Apply this to personal health. Exercising 25 minutes more today won’t affect my overall health. But overall health isn’t about one modular and manipulable piece of behavior, or firing synapse, or whatever. I think what that 25 minute piece of extra exercising is often used to proxy for is an accumulation of a whole bunch of different behaviors, mindsets, goals, dedications, etc. that people bundle together to become healthy. I will exercise more AND I’ll wake up at a consistent time AND I’ll not eat that one extra sun chip AND I’ll avoid my phone before bed to improve my sleep AND I’ll work on my stress AND I’ll walk on the treadmill when I read AND … etc. Any one of those can be swapped out with minor to no effect. But it’s the process of bundling dozens of behavioral and mental and emotional and routine behaviors together that can improve or worsen your health.

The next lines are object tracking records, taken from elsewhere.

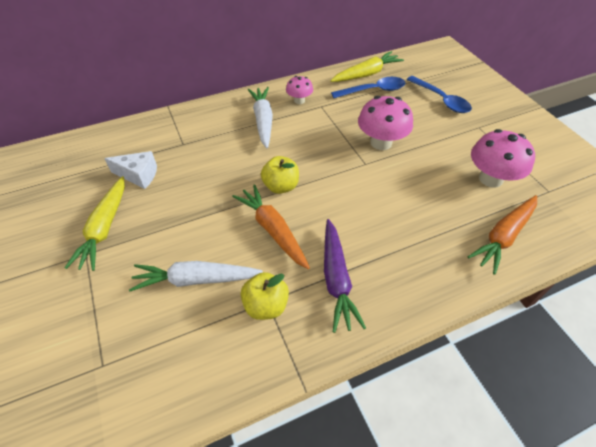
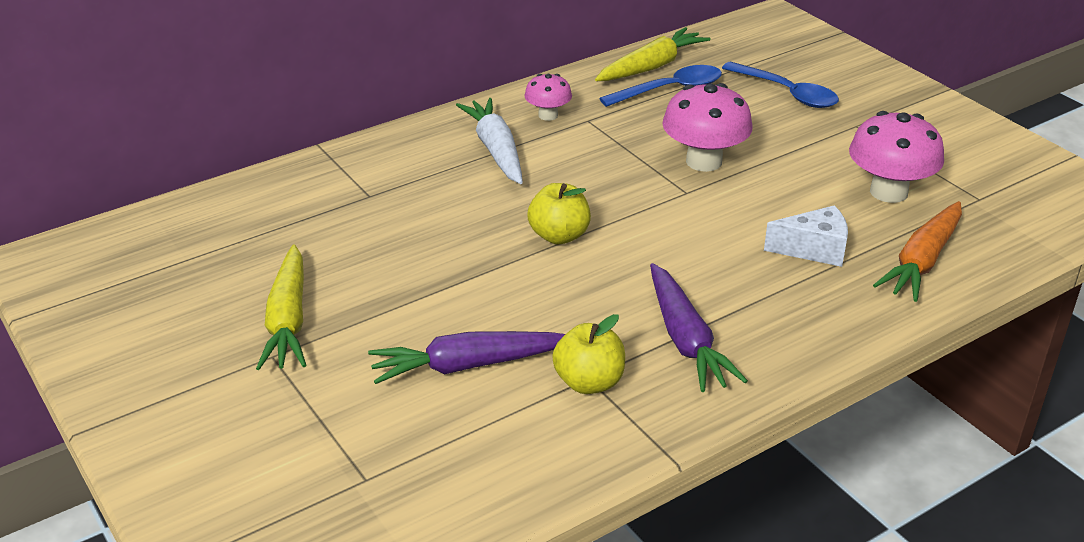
camera: 10 degrees left, 15 degrees down
white cheese [104,151,157,189] -> white cheese moved to [764,205,848,267]
white carrot [129,261,263,291] -> purple carrot [368,331,565,384]
orange carrot [232,184,310,269] -> none

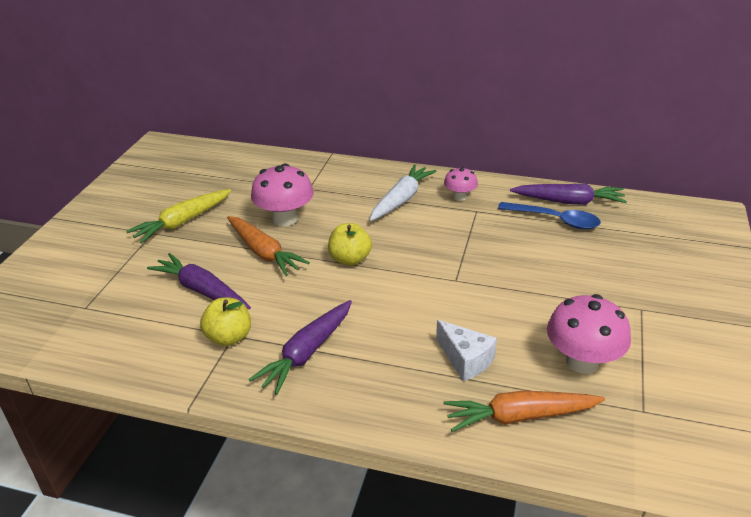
camera: 50 degrees right, 0 degrees up
yellow carrot [595,27,711,81] -> purple carrot [510,184,627,205]
pink mushroom [662,83,753,172] -> pink mushroom moved to [251,163,314,226]
blue spoon [722,62,839,108] -> none
none -> orange carrot [227,216,310,276]

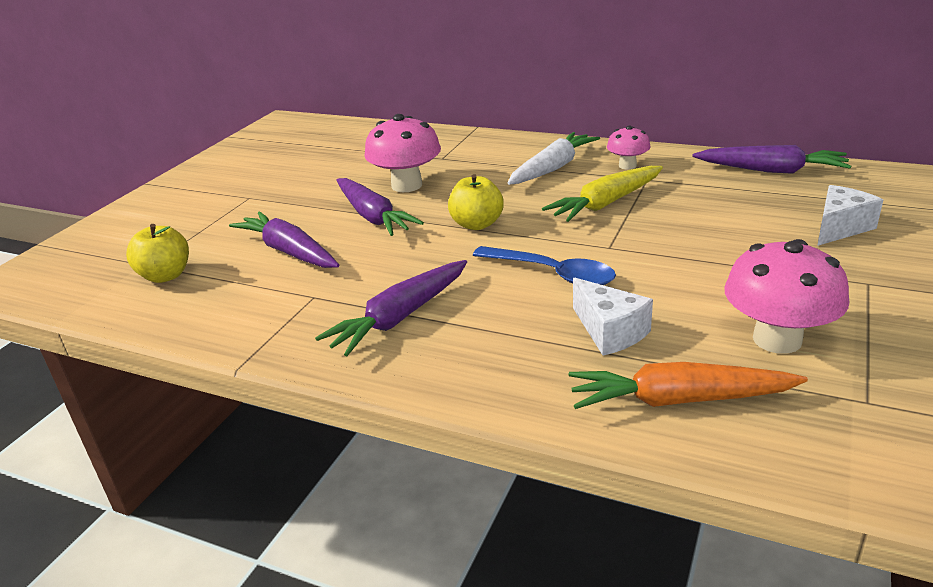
camera: 10 degrees right, 5 degrees down
yellow carrot [126,189,231,243] -> yellow carrot moved to [542,166,663,222]
yellow apple [200,298,251,346] -> yellow apple moved to [126,224,189,283]
orange carrot [227,216,310,276] -> purple carrot [336,178,424,236]
blue spoon [498,202,601,229] -> blue spoon moved to [473,246,616,285]
none -> white cheese [817,185,883,246]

Similar to policy. 15$ versus 12$ minimum wage doesn’t affect wellbeing of lower income folks, or whatever. Or increase of medicare coverage by 2% doesn’t do much, or whatever. But I suspect that broadly shared wellbeing and thriving societies are created through the stitching together of multiple kinds of policies and organizational behaviors and activities that make for a denser web of support. In fact, focusing on just ONE policy to flip on and off reinforces the harsh logic of efficiency and minimal investment that probably itself is a driver of a bunch of negative social outcomes.

Similar with pregnancy. Yes, a glass of wine every now and then doesn’t matter. Or parenting: tv every now and then doesn’t matter. But you’re operating to shift the bundle of the whole of behaviors. Any one could go away, but the overall logic is to develop the thick, redundant, mutually reinforcing constellation of behaviors, dispositions, emotion management, etc., that accumulate to overall improvement and betterment.

So the analogy to me: studies of the stuff above are probably limited because they’re in the “education gene” mindset when educational outcomes are probably genome-wide, or whatever. Genetic inputs into human outcomes are the result of lots and lots of weird little minor correlations. Our behavioral and policy outcomes are similarly probably the outcome of thick, mutually reinforcing, redundant activities, any one of which could be swapped in or out without changing anything. Not exercising doesn’t really matter. But it also really does.